Christie’s
Memoir of
Dryden.
*
“Some notion of Dryden’s personal appearance may be gathered from contemporary notices. He was of short stature, stout, and ruddy in the face. Rochester christened him ‘Poet Squab,’ and Tom Brown always calls him ‘Little Bayes.’ Shadwell, in his Medal of John Bayes, sneers at him as a cherry-cheeked dunce; another lampooner calls him ‘learned and florid.’ Pope remembered him as plump and of fresh colour, with a down look. Lady de Longueville, who died in 1763 at the age of a hundred, told Oldys that she remembered Dryden dining with her husband, and that the most remarkable part of his appearance was an uncommon distance between his eyes. He had a large mole on his right cheek. The friendly writer of some lines on his portrait by Closterman says:
‘A sleepy eye he shows, and no sweet feature.’
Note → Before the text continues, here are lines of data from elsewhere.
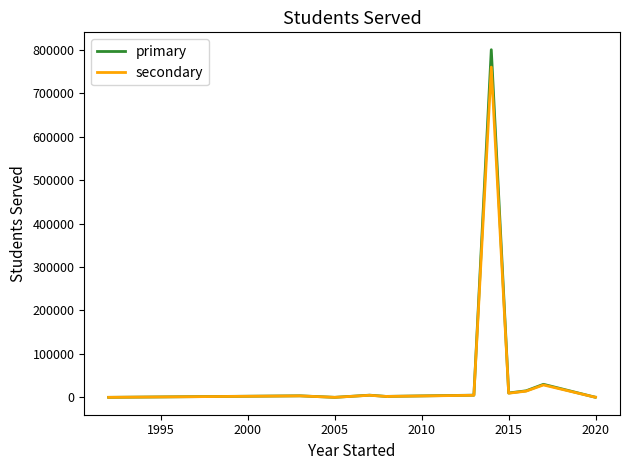

Between 1990 and 2000, which series saw the biggest shift?

primary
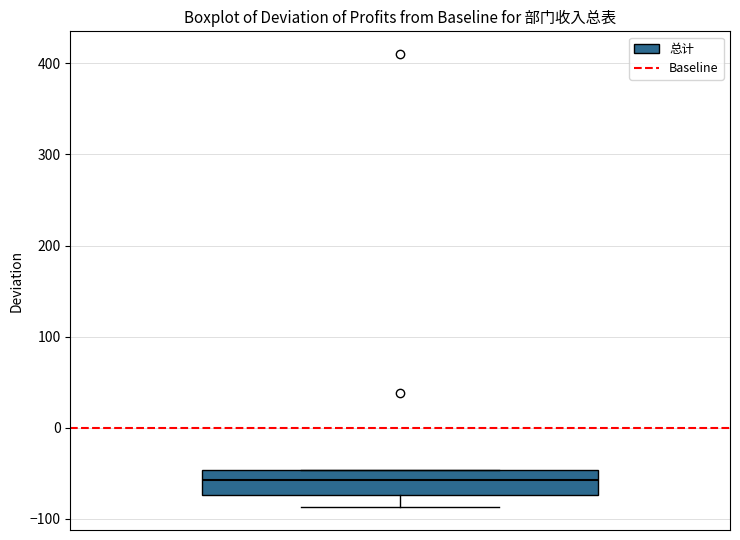

Transcribe this box plot: give where the median line is, the range the box spans, and where the two whiskers end, as read against the y-axis. The values are not printed on the chart, so give them approximately, as read against the axis.

median -60, box -70 to -50, whiskers -90 to -50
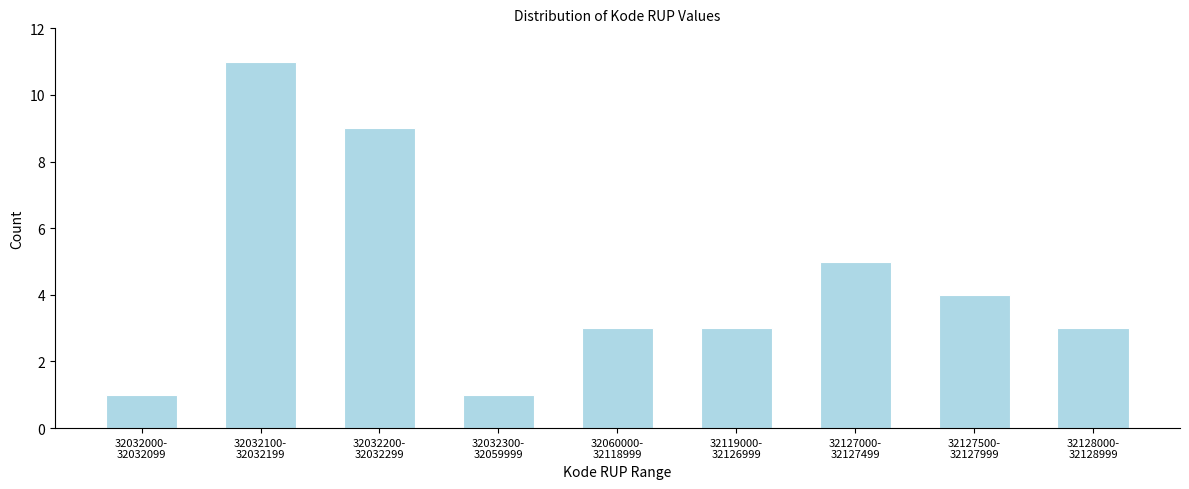

Reading left to right, list all the values displayed in this chart.

1	11	9	1	3	3	5	4	3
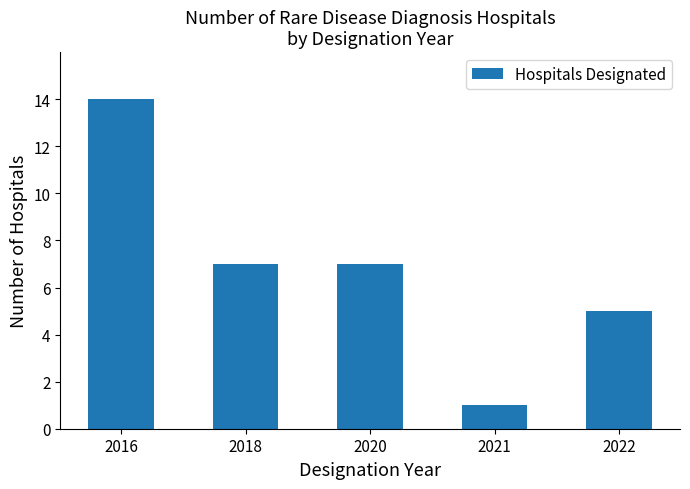

What is the value of the 2nd bar from the left?

7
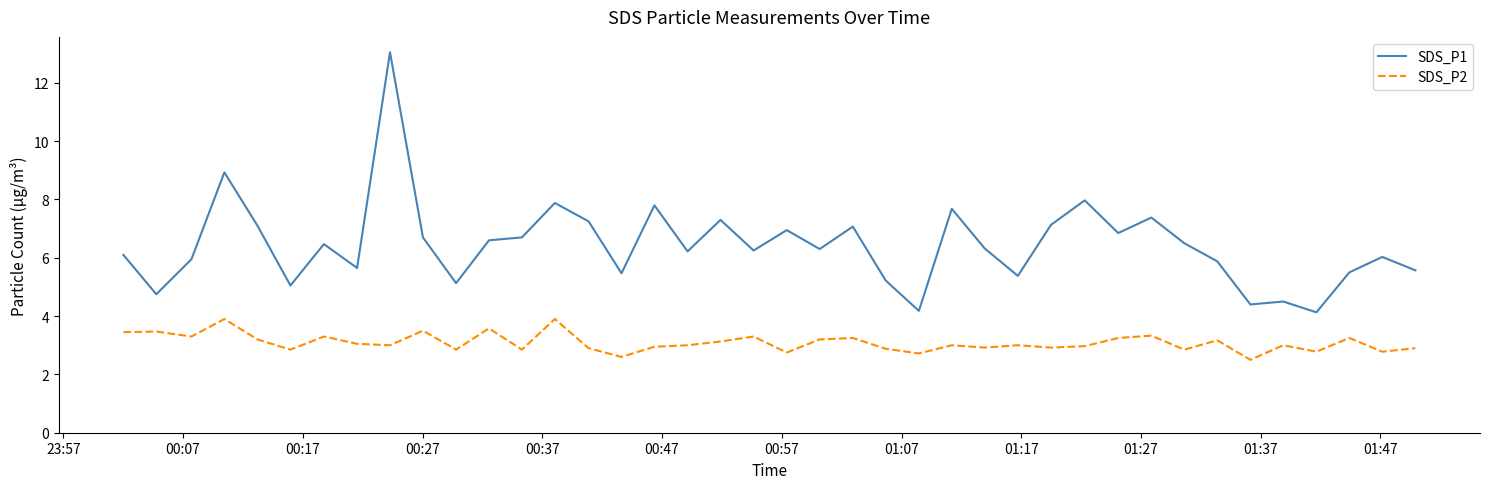

Which series has the largest range (max minus min)?

SDS_P1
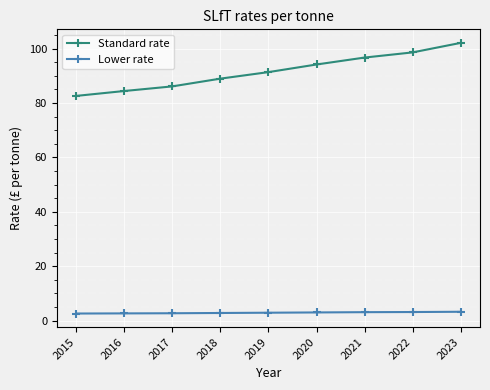

Rank the series at 2015 from highest to lowest value.

Standard rate, Lower rate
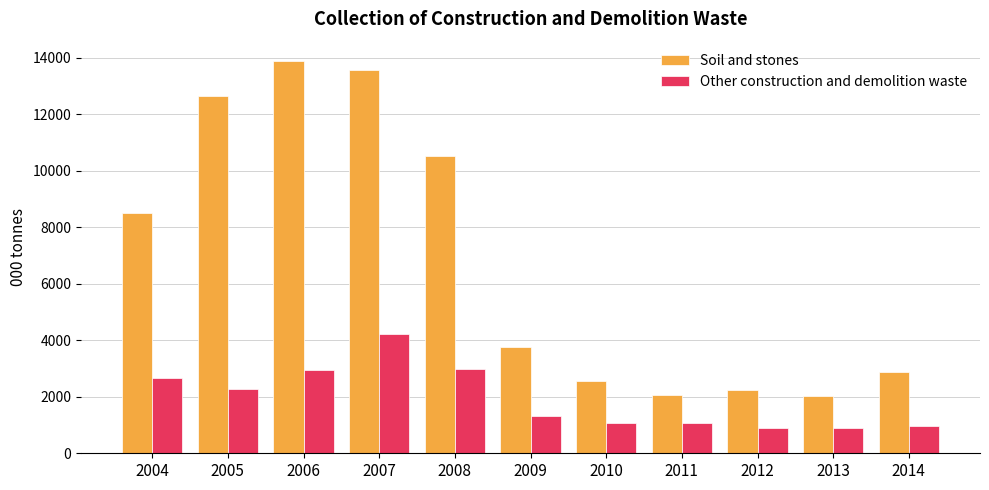

What is the maximum value for Soil and stones?

13883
He appears to have become gray comparatively early, and he let his gray hair grow long. We see him with his long gray locks in the portrait by which, through engravings, his face is best known to us, painted by Kneller in 1698. The face, as we know it by that picture and the engravings, is handsome, it indicates intellect, and sensual characteristics are not wanting.”
MARY ANNE EVANS
(George Eliot)
1819-1880
Harper’s
Magazine,
1881.
“In more than one striking passage in his novels Mr. Hardy has recognised the fact that the beauty of the future, as the race is more developed in intellect, cannot be the mere physical beauty of the past; and in one of the most remarkable he says that ‘ideal physical beauty is incompatible with mental development, and a full recognition of the evil of things. Mental luminousness must be fed with the oil of life, even though there is already a physical need for it.’ And this was the case with George Eliot. The face was one of a group of four, not all equally like each other, but all of the same spiritual family, and with a curious interdependance of likeness. These four are Dante, Savonarola, Cardinal Newman, and herself.... In the group of which George Eliot was one there is the same straight wall of brow; the droop of the powerful nose; mobile lips, touched with strong passion, kept resolutely under control; a square jaw, which would make the face stern, were it not counteracted by the sweet smile of lip and eye.... The two or three portraits that exist, though valuable, give but a very imperfect presentiment. The mere shape of the head would be the despair of any painter. It was so grand and massive that it would scarcely be possible to represent it without giving the idea of disproportion to the frame of which no one ever thought for a moment when they saw her, although it was a surprise, when she stood up, to see that after all, she was but a little fragile woman who bore this weight of brow and brain.”
The Century,
1881.
“Everything in her aspect and presence was in keeping with the bent of her soul. The deeply-lined face, the too marked and massive features, were united with an air of delicate refinement, which in one way was the more impressive because it seemed to proceed so entirely from within. Nay, the inward beauty would sometimes quite transform the external harshness; there would be moments when the thin hands that entwined themselves in their eagerness, the earnest figure that bowed forward to speak and hear, the deep gaze moving from one face to another with a grave appeal,—all these seemed the transparent symbols that showed the presence of a wise benignant soul. But it was the voice which best revealed her, a voice whose subdued intensity and tremulous richness seemed to environ her uttered words with the mystery of a work of feeling that must remain untold.... And then again, when in moments of more intimate converse some current of emotion would set strongly through her soul, when she would raise her head in unconscious absorption and look out into the unseen, her expression was not one to be soon forgotten. It had not, indeed, the serene felicity of souls to whose child-like confidence all heaven and earth are fair. Rather it was the look (if I may use a platonic phrase) of a strenuous Demiurge, of a soul on which high tasks are laid, and which finds in their accomplishment its only imagination of joy.”